Autonomy modes, migration, accuracy.

What are the four autonomy modes in D3 Morpheus?

Morpheus ships with four configurable autonomy modes on the same engine with the same audit format. Level 1 — Deterministic (no AI in the chain; the deterministic playbook engine runs solo). Level 2 — AI-Assisted (the analyst approves every state-changing action while AI handles investigation and recommendation). Level 3 — AI-Led (Morpheus drafts the response plan; you oversee at each command-risk tier). Level 4 — Autonomous (end-to-end triage and response with configurable approval gates). Pick the mode that fits your environment, your regulator, your risk tolerance, or your MSSP customer — and run different modes on different queues in the same SOC.

Can a SOC run different modes on different queues simultaneously?

Yes — this is the most common production posture. Level configuration is per-workflow, per-queue, or per-tenant. A typical enterprise deployment runs Level 2 across identity, EDR, and cloud alerts; Level 3 on phishing and DLP triage; and Level 1 on critical-infrastructure workflows the GRC team has scoped out of AI handling.
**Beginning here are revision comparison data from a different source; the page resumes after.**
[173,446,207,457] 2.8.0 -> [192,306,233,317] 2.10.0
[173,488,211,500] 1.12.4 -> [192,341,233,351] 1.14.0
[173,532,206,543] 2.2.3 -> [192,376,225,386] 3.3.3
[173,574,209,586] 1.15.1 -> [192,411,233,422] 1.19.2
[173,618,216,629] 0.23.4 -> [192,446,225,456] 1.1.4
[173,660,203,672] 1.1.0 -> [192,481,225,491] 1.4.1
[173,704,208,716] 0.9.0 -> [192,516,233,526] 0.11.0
An MSSP running 60 customer tenants might sit at Level 4 on commodity-alert handling for 40 tenants, Level 3 for 15, and Level 2 for 5 — and produce one unified audit format the GRC team reads identically across all 60.
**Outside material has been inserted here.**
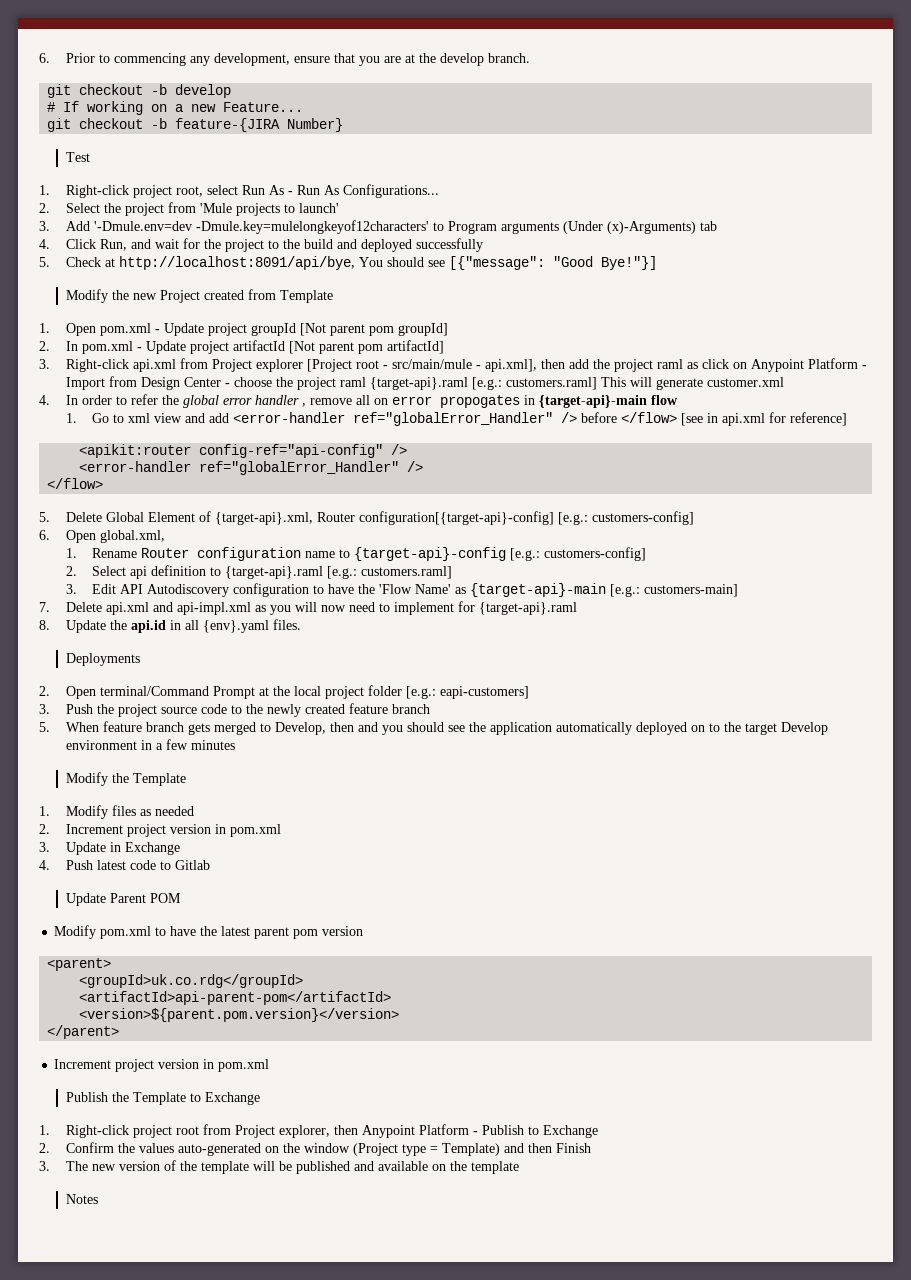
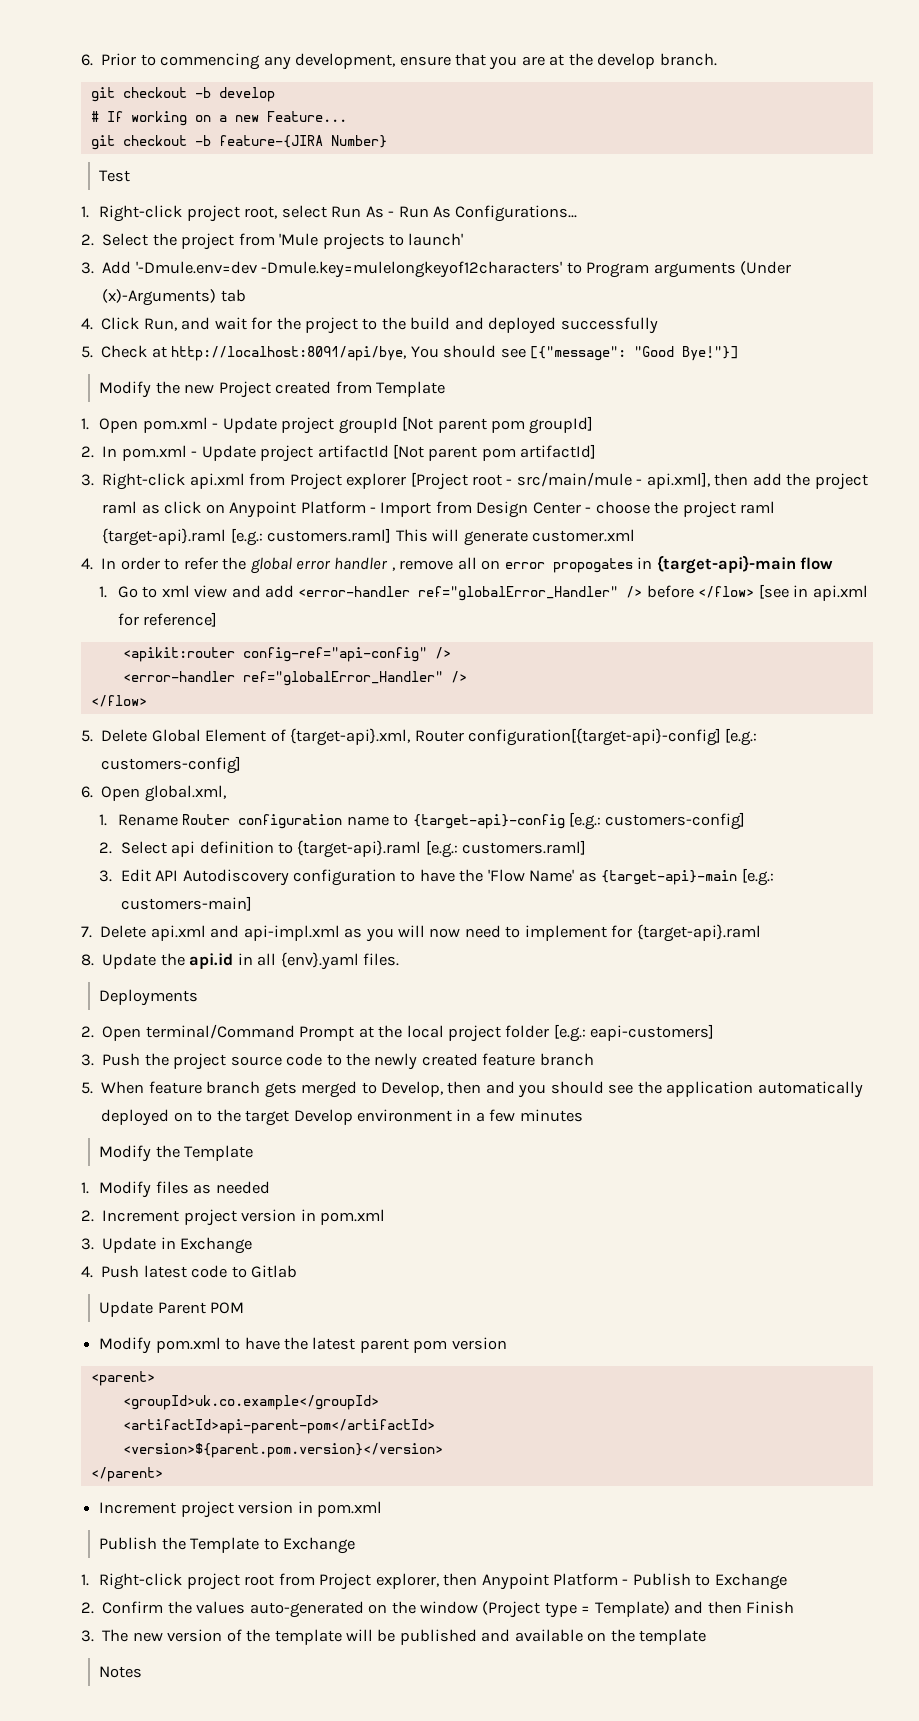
[79,974,304,988] <groupId>uk.co.rdg</groupId> -> [122,1395,379,1410] <groupId>uk.co.example</groupId>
How does Morpheus reach peak accuracy in our specific environment?

Through the Per-Tenant Self-Learning Pipeline. Morpheus arrives pre-trained on cybersecurity-native reasoning and produces L2-depth investigation output from the first alert ingress on Day 1. Over the following weeks, three input streams tune the Reasoning Graph to your specific environment: (1) Adaptive Tasking interactions with your analysts — every question, redirection, and approval becomes training signal; (2) ingested SOPs and incident response runbooks — your documented practice feeds the per-tenant context layer; (3) analyst-confirmed outcomes — the disposition every analyst applies to every incident feeds the tenant-specific accuracy model. Peak accuracy is typically reached within weeks, not months, and continues tuning as your environment evolves.

Is migrating between modes a re-platforming effort?
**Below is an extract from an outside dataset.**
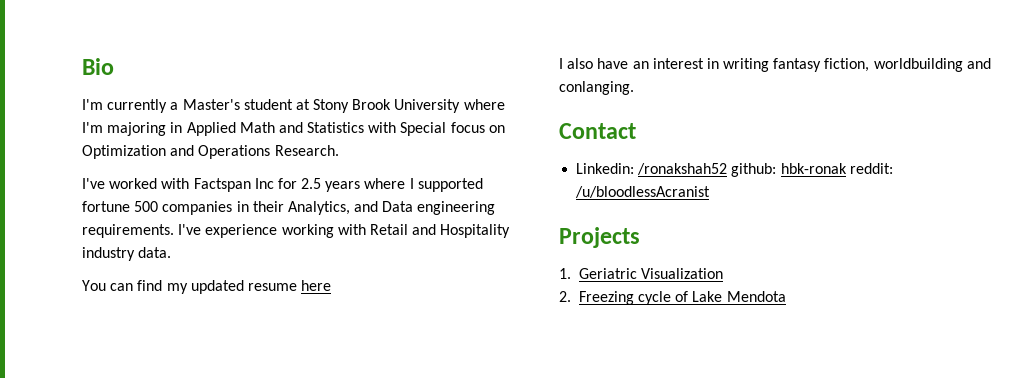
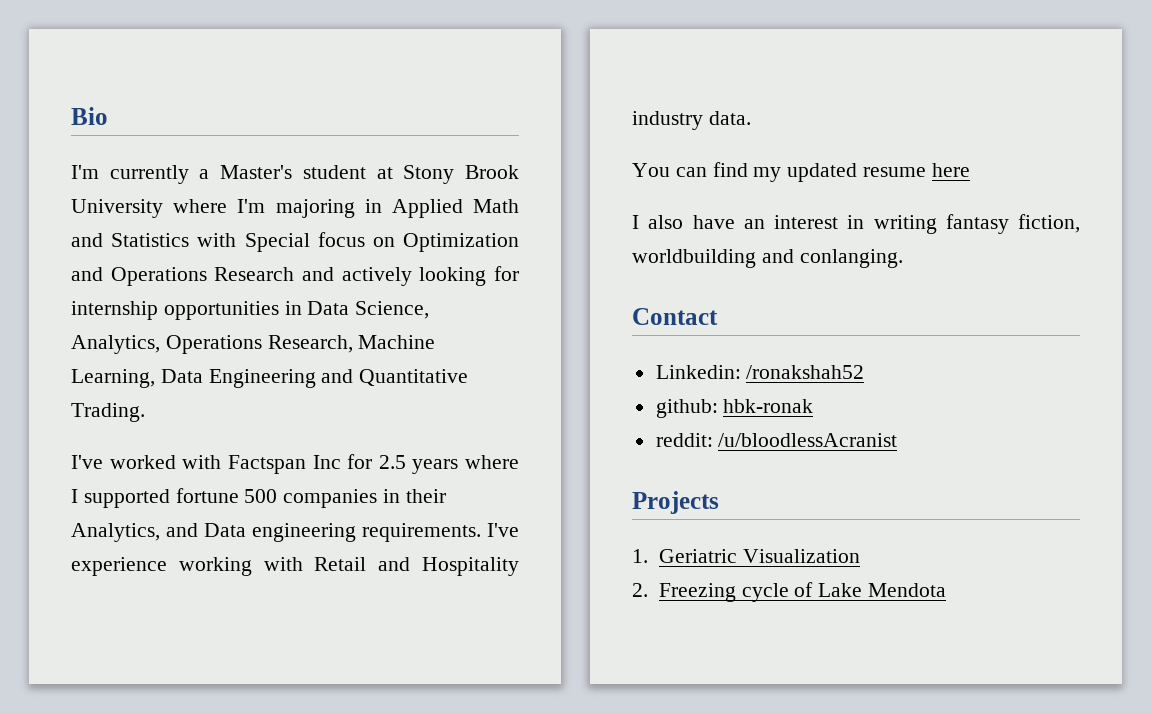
[274,145,339,156] Research. -> [214,266,519,286] [71,301,430,320] [71,335,436,354] [71,369,469,388] [71,403,145,422] Research and actively looking for internship opportunities in Data Science, Analytics, Operations Research, Machine Learning, Data Engineering and Quantitative Trading.
(728, 169) none -> (865, 372) //
(847, 168) none -> (814, 406) //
No. Migration between modes is a configuration change, not a re-platforming. The four modes are configurations of the same Cybersecurity Triage Reasoning Graph and the same deterministic playbook engine — not separate products with separate audit formats. A SOC running Level 2 on phishing alerts that decides to advance phishing to Level 4 doesn’t rebuild anything; they flip the configuration on the phishing queue and the existing audit trail format keeps recording. Their NIS2 Article 21 examiner reads the same document either way.

What’s the reversibility plan if a mode advancement doesn’t work?

Every mode boundary is a documented reversibility line. If Level 4 surfaces an unexpected analyst-friction pattern on a specific queue, that queue drops back to Level 3 without rebuilding anything — and the same audit trail format keeps recording. The deterministic baseline at Level 1 is preserved across all modes, which means a SOC can drop any workflow back to fully deterministic handling at any time without losing the platform. This is the property regulated SOCs care about most: reversibility is structural, not bolted on.

How do the four modes map to EU AI Act Article 14?

EU AI Act Article 14 requires human oversight for high-risk AI systems — humans must be able to intervene, override, or stop the system. All four modes satisfy Article 14 structurally, not as a bolted-on overlay. Level 1 has no AI authority by construction. Level 2 is read-only AI with zero authority over destructive action. Level 3 places explicit approval gates at every command-risk tier. Level 4’s configurable gates preserve human override at any tier you mark as analyst-required. The architectural property is that human oversight is a configuration of the same engine across every mode — not a feature you have to enable separately.